Jack knows that DeeDee is aware he saved her. Their eyes met. But no one says thank you. Not even DeeDee. A fire is ignited, a burning obsession.
This is outstanding writing that brings a smile to the face in David Doherty’s translation from the Dutch.
French License, Joe Start, Start Going Places, $14.99 ISBN: 978-0-9993542-0-9
You may not know that California is not much smaller than France but has many similarities with topography, climate, wine, food, transport innovation, similar roads – even driving on the same side of the road.
But one thing they do not have in common, at least from the French side, is tolerance of foreigners’ driving licences (or in US-speak, driving licenses).
Joe Start discovers he has, by law, just 12 months to get a French driver’s licence. He also discovers that it cannot be done. And, in passing, discovers that dozens of other countries and US states had managed to get reciprocal licence arrangements despite having appalling road safety records. But not his native California.
It is a nightmare, but a hilarious nightmare. His sense of humour is what keeps him going.
Thus starts a quest that takes whatever story you have of an interaction with the prefecture and doubles it, sometimes even tripling it. The man has a nightmare.
And then meets the nightmare test examiner. This will be where you discover that the French term for parallel parking is créneau and diagonal parking is épi. Simples. Or not. He fails.
False Rumours, Danae Penn, £8.99 ISBN: 979-10-97586-01-0
There is a touch of the 21st century to this 15th century historical fiction set in Condom in Gers. The lifestyle is a curious mix of harsh Middle Ages, ‘up with the peasants’ politics and Sunday walks.
Belina Lansac sells medallions to the pilgrims heading to Compostela and husband Guillaume is a not-so-secret agent cum detective with links to both the Bordeaux wine industry and the English court of Richard III. He is called on an urgent mission to Bordeaux and asks Belina to investigate the death of a pilgrim.
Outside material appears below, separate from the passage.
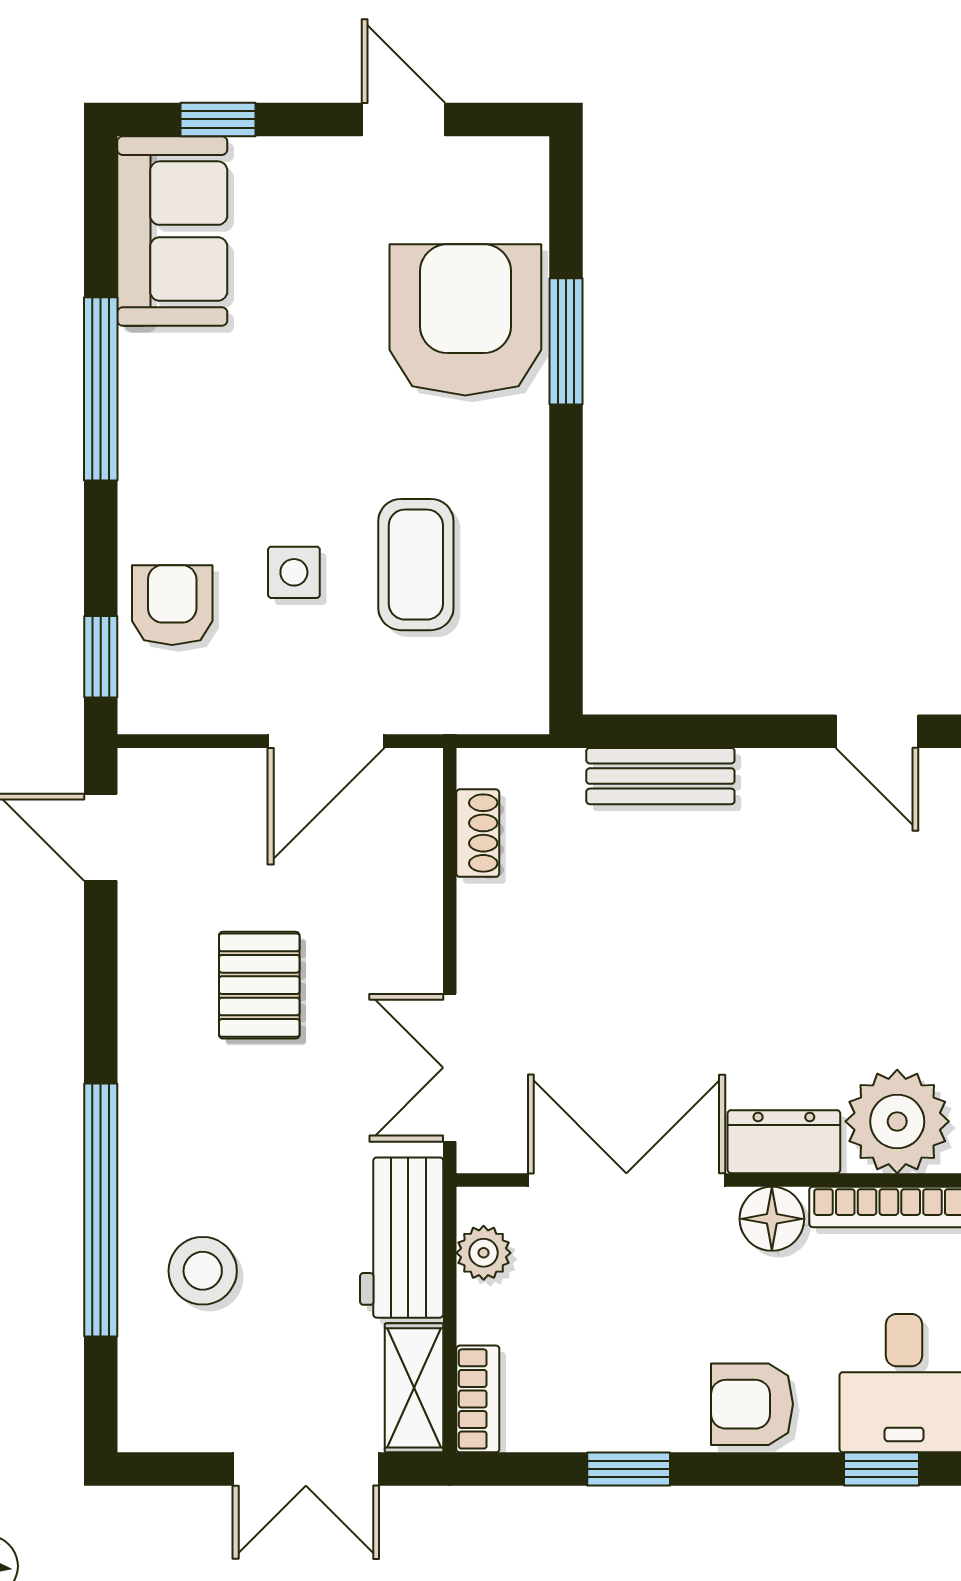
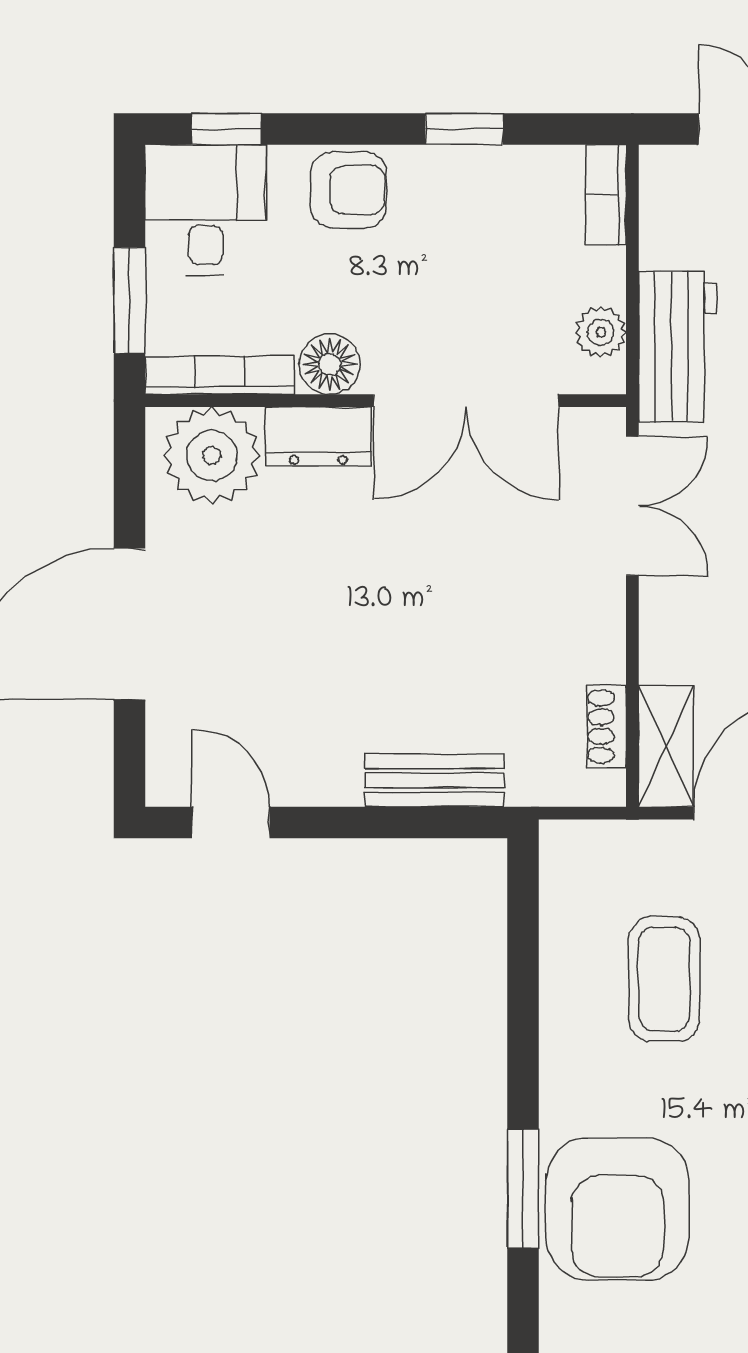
shelving: (414, 1388) -> (666, 746), moved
It would be particularly difficult to put the book down at this point; this promises to be fun.
No Place to Lay One’s Head, Françoise Frenkel, Pushkin, £16.99 ISBN: 978-1-78227-399-8
The 75th anniversary of the end of the Second World War is in two years and it will also mark 75 years since Françoise Frenkel published this book after fleeing to Switzerland from France.
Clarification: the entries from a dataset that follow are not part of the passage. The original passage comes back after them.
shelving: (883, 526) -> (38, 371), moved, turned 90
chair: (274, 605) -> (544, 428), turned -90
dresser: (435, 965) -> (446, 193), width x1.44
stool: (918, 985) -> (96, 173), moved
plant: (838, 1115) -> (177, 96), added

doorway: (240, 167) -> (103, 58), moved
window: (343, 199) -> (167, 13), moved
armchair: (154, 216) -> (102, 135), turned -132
It tells of her life as a young Polish woman, fascinated with France, who opened the first French-language bookshop in Berlin and then, after the Nazi Kristallnacht, escaped to France where she had to flee again, from Paris to Nice.
A first-hand account of the brutality of the Nazi regime in Germany – she avoids being locked up only after telling her interrogator of using the Nazi Autobahn – she recounts the rising alarm in Paris as the Germans approach. And the growing terror as she fled south.
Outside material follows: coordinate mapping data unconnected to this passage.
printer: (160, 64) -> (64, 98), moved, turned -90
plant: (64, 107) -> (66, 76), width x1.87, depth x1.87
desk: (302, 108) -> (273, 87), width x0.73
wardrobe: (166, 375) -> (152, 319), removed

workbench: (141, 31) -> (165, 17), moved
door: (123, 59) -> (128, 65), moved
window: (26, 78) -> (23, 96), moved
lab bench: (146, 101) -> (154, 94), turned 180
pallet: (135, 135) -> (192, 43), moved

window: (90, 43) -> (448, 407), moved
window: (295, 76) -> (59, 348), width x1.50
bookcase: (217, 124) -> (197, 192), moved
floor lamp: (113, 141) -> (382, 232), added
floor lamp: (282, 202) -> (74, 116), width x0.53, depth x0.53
In Nice she makes the first of many relationships that, in reality, save her life.
Written in the days after she arrived on the shores of Lake Lucerne, it has a shocking urgency – but at the same time a horrifying air of chance. A giant ‘What if?’ where she comes alarmingly close to being picked up and deported.
What if she had not spotted her friend in Nice frantically waving at her not to go home? What if that busybody signing her papers turned her in?
Apart from her book, little is known of Françoise. She died in Nice in 1975.